• Assigned task:
Count the lines in the records below that contain the string "AUDI" with the same capitalization, and reply with only that number.

• Information shown:
- - -

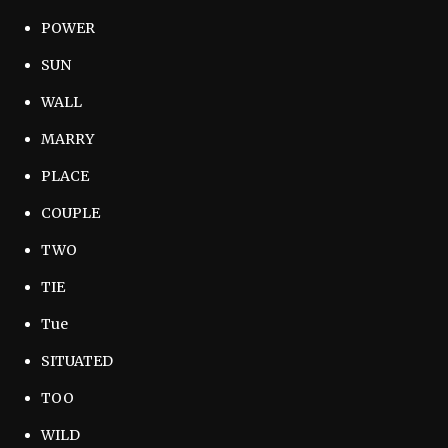
POWER
SUN
WALL
MARRY
PLACE
COUPLE
TWO
TIE
Tue
SITUATED
TOO
WILD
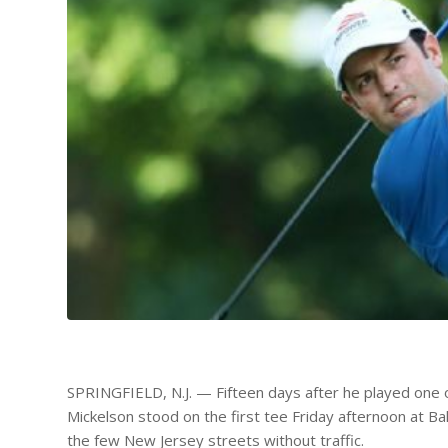
SPRINGFIELD, N.J. — Fifteen days after he played one of
Mickelson stood on the first tee Friday afternoon at Ba
the few New Jersey streets without traffic.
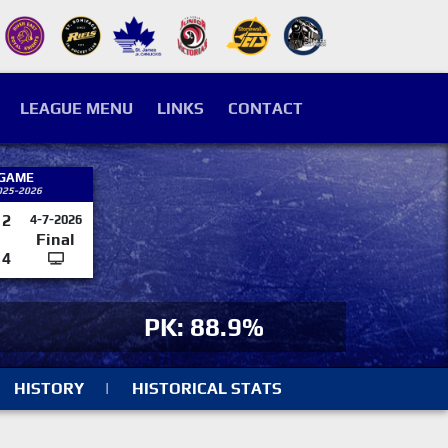
LEAGUE MENU
LINKS
CONTACT
 GAME
025-2026
2
4-7-2026
Final
4
PK: 88.9%
HISTORY
|
HISTORICAL STATS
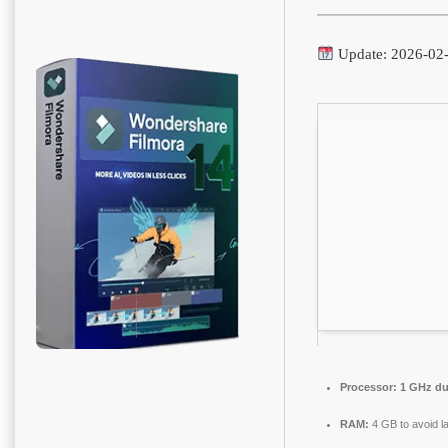
Update: 2026-02
Processor:
1 GHz dua
RAM:
4 GB to avoid l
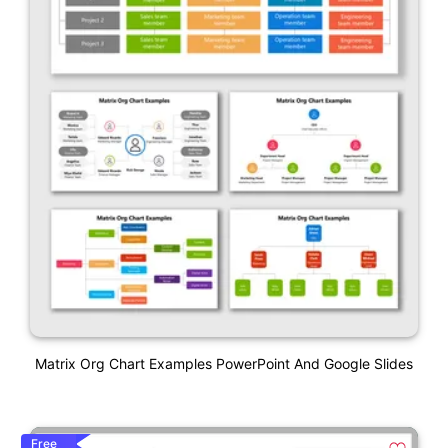
Matrix Org Chart Examples PowerPoint And Google Slides
Free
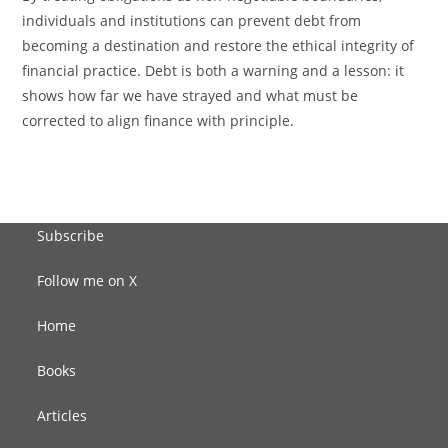
individuals and institutions can prevent debt from
becoming a destination and restore the ethical integrity of
financial practice. Debt is both a warning and a lesson: it
shows how far we have strayed and what must be
corrected to align finance with principle.
Subscribe
Follow me on X
Home
Books
Articles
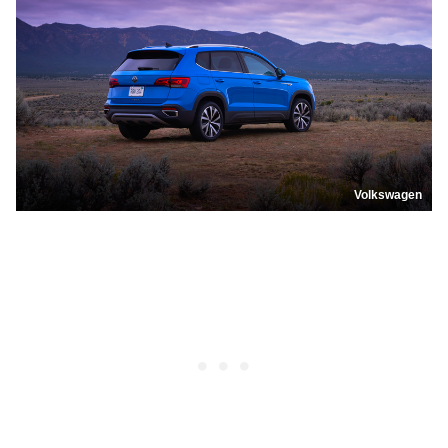
Volkswagen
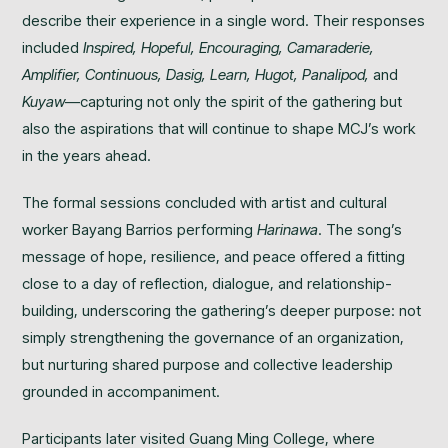
describe their experience in a single word. Their responses
included
Inspired, Hopeful, Encouraging, Camaraderie,
Amplifier, Continuous, Dasig, Learn, Hugot, Panalipod,
and
Kuyaw
—capturing not only the spirit of the gathering but
also the aspirations that will continue to shape MCJ’s work
in the years ahead.
The formal sessions concluded with artist and cultural
worker Bayang Barrios performing
Harinawa
. The song’s
message of hope, resilience, and peace offered a fitting
close to a day of reflection, dialogue, and relationship-
building, underscoring the gathering’s deeper purpose: not
simply strengthening the governance of an organization,
but nurturing shared purpose and collective leadership
grounded in accompaniment.
Participants later visited Guang Ming College, where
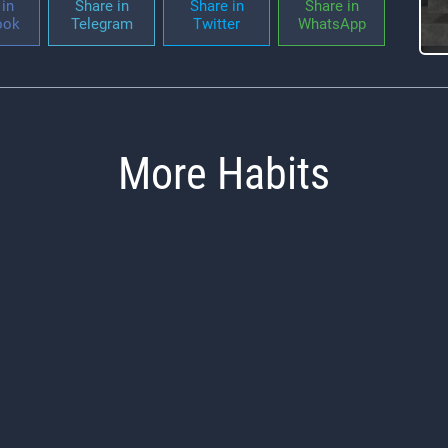
in
Share in
Share in
Share in
ook
Telegram
Twitter
WhatsApp
More Habits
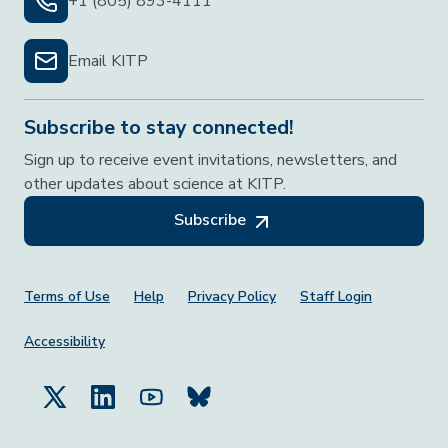
+1 (805) 893-4111
Email KITP
Subscribe to stay connected!
Sign up to receive event invitations, newsletters, and
other updates about science at KITP.
Subscribe
Footer Menu
Terms of Use
Help
Privacy Policy
Staff Login
Accessibility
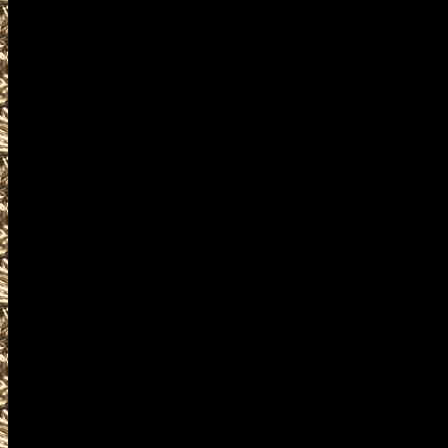
events where you can buy, sel
accessories, ammunition, amm
products and services relat
including free appraisals and
enthusiasts, antique firearm c
pistols, handguns, machinegun
unique firearms-related items
MaineGunShows.com is the Wo
details on Maine Gun Shows in
details on the next 2028 Westb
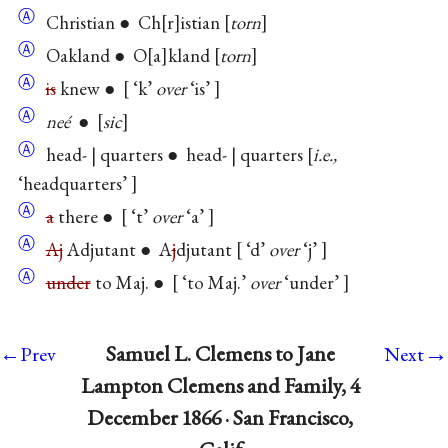
Ⓐ
Christian ● Ch
r
istian
torn
Ⓐ
Oakland ● O
a
kland
torn
Ⓐ
is
knew ●
‘k’
over
‘is’
Ⓐ
neé
●
sic
Ⓐ
head- | quarters ● head- | quarters
i.e.,
‘headquarters’
Ⓐ
a
there ●
‘t’
over
‘a’
Ⓐ
Aj
Adjutant ● A
j
djutant
‘d’
over
‘j’
Ⓐ
under
to Maj. ●
‘to Maj.’
over
‘under’
→
Samuel L. Clemens to Jane
←Prev
Next
Lampton Clemens and Family, 4
December 1866 · San Francisco,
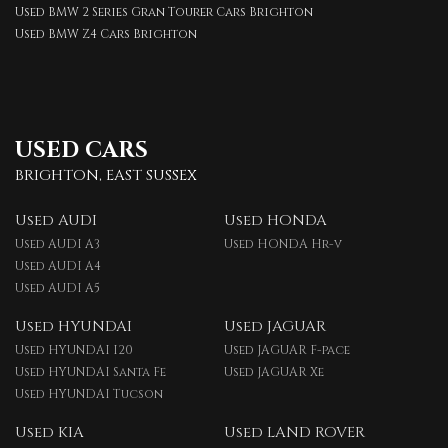
Used BMW 2 Series Gran Tourer Cars Brighton
Used BMW Z4 Cars Brighton
USED CARS
BRIGHTON, EAST SUSSEX
Used AUDI
Used HONDA
Used AUDI A3
Used HONDA Hr-v
Used AUDI A4
Used AUDI A5
Used HYUNDAI
Used JAGUAR
Used HYUNDAI I20
Used JAGUAR F-pace
Used HYUNDAI Santa Fe
Used JAGUAR Xe
Used HYUNDAI Tucson
Used KIA
Used LAND ROVER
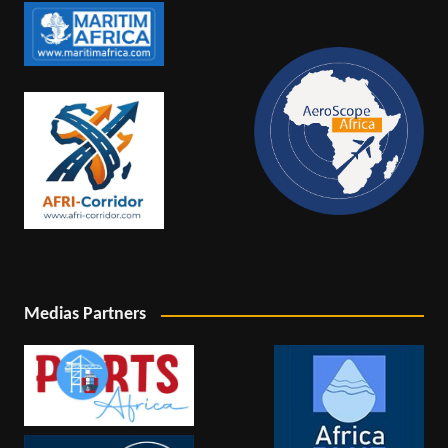
Medias Partners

- - -

• Your solution:
4